Each of these settings can easily be activated and deactivated from the settings window, so you can quickly tweak them depending on what you are trying to copy and paste.

TextScrub vs. OS X Built-In Clipboard System

Comparing

Comparing

If you paste something using the ordinary system command (CMD+V or using the secondary click submenu), your copied text will be transferred over as it is, with links and weird font settings. However, you might be aware of a similar system command that is supposed to remove this and paste your text while “matching the style” of your destination. It’s found under the Edit submenu, but you can also summon it with a shortcut depending on the app you’re using (CMD+Shift+V or CMD+Shift+Alt+V).

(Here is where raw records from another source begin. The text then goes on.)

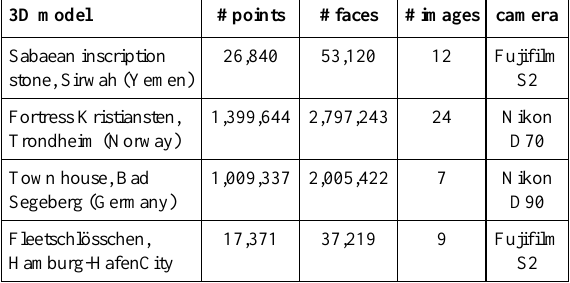
Figure 7. Result of automatic texture mapping for the 3D model of the Sabaean inscription stone at the Almaqah temple in Sirwah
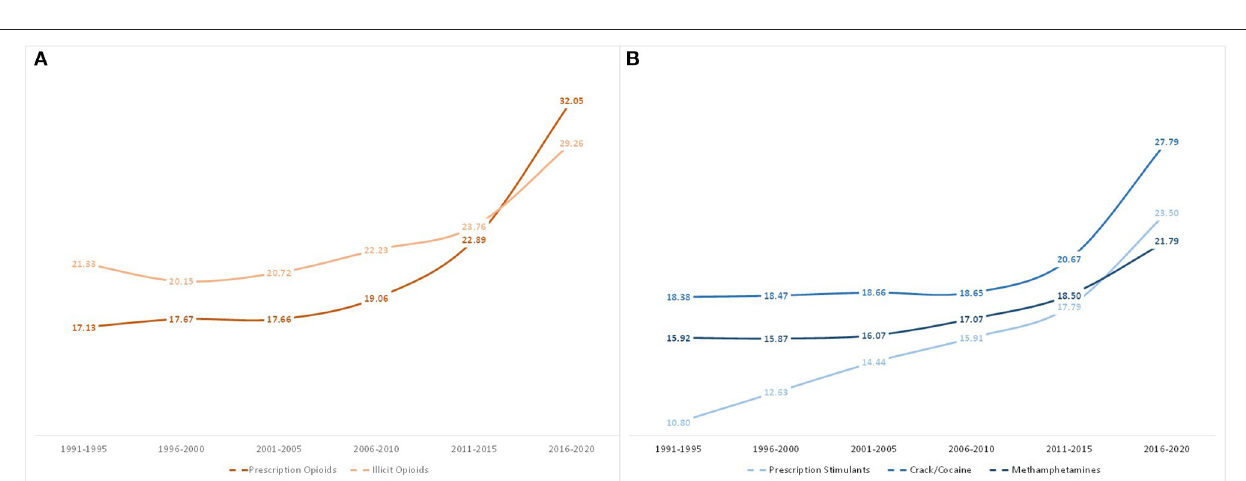
FIGURE 5 | Types of opioids and stimulants used in the year of initial drug exposure. Total percentage may exceed 100% as multiple drugs may have been used in the year of initial drug exposure.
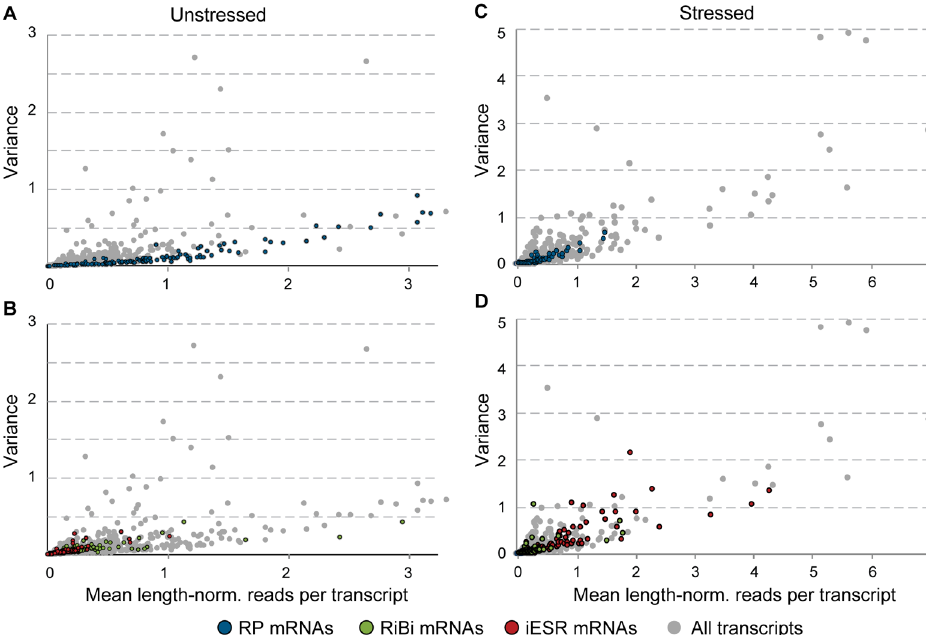
Fig 2. RP transcripts show low variation in abundance across cells. The mean and varianceof transcript read counts per mRNA length (“length-norm”) was plotted for each mRNA from unstressed(left) or stressed (right) cells. (A,C) highlightRP transcripts and (B,D) highlightiESR and RiBi transcript againstall other mRNAs (grey points). Plots are zoomed to capture most points. iESR, induced-EnvironmentalStress Response; RiBi, ribosomebiogenesis; RP, ribosomal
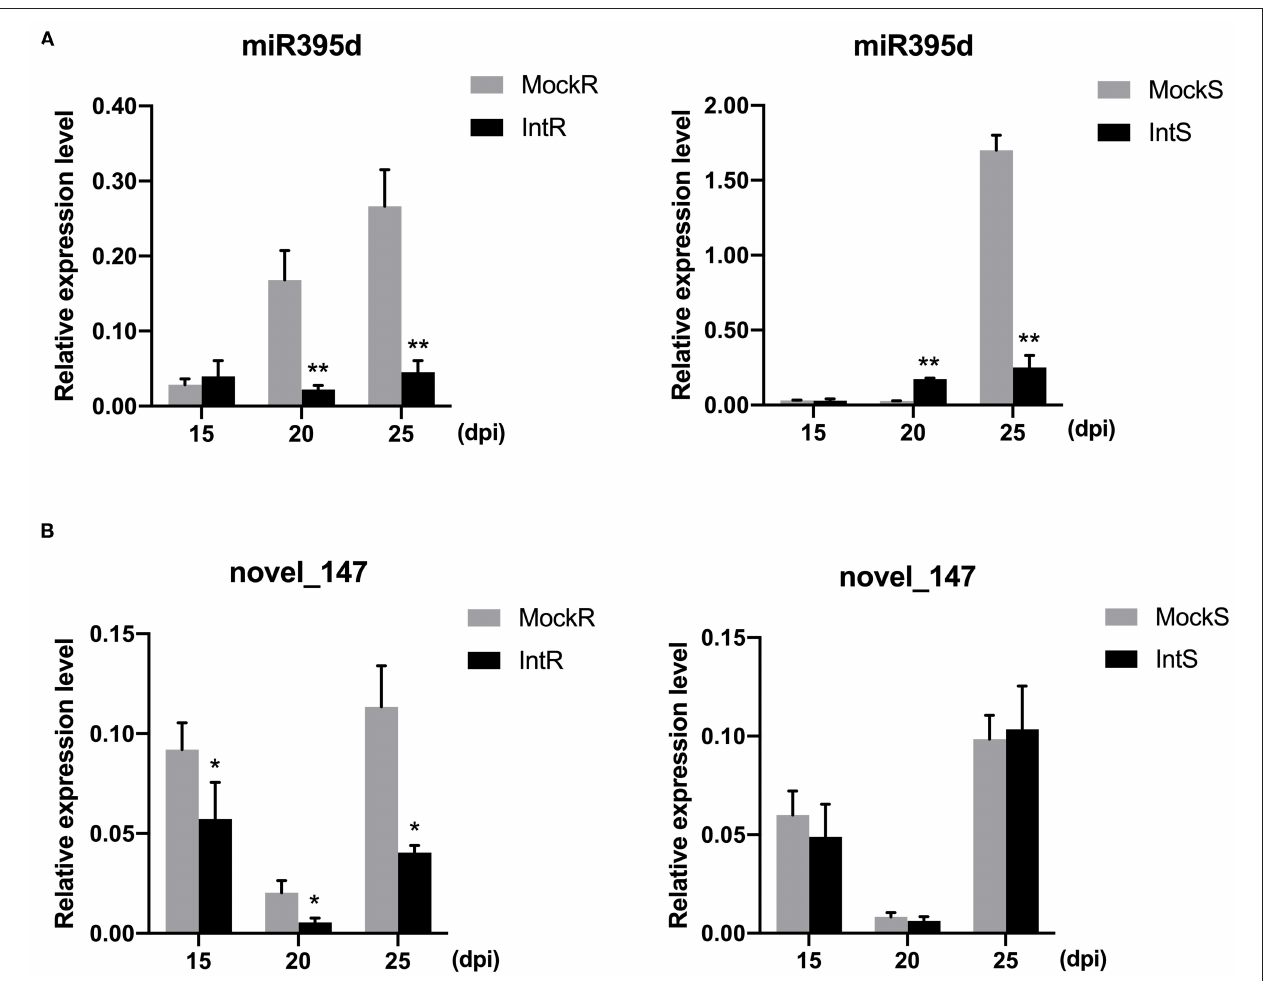
FIGURE 2 | Validation of the relative expression level of (A) miRNA395d and (B) novel_147 in 409R and 409S in response to P. brassicae infection. Y-axis, relative expression level; X-axis, days post-inoculation (dpi). Data were obtained from at least three biological replicates. Bars represent SD (STDEV). * p ≤ 0.05, ** p ≤ 0.01 by Student’s t -test. MockR, 409R without inoculation; IntR, 409R with inoculation; MockS, 409S, without inoculation; IntS, 409S with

Then, why would anyone pay for TextScrub? Well, I compared its functionality to that of the “Paste and Match Style” feature, and there’s one deal breaker: while working with word processors, the built-in feature will remove all formatting but not the hyperlinks, which is something that TextScrub does well. That, and of course, the other extra features of TextScrub that the built-in thing doesn’t even come close to: text substitutions, normalizing white spaces, removing tabulations and bullet points.

Conclusion

TextScrub is a pretty good example of how an app is supposed to be done. Despite it stepping on the toes of a system built-in feature, and the simplistic nature of the app, every single detail of it is well thought through and executed. Understanding and swapping settings is quick and easy, using the app feels cool because of the animations and sounds, and even the website of the app is inviting and superbly designed.

Now, justifying spending the $3 bucks for it is up to you. You might think that most of its functionality is covered by the built-in clipboard system, but if you’ve ever felt it underpowered and wished you could tweak it to work a little more for pasting plain text given certain conditions, then give TextScrub a try. Just the sole functionality of being able to paste text to Pages with all the hyperlinks removed has made me a fan. But what do you think?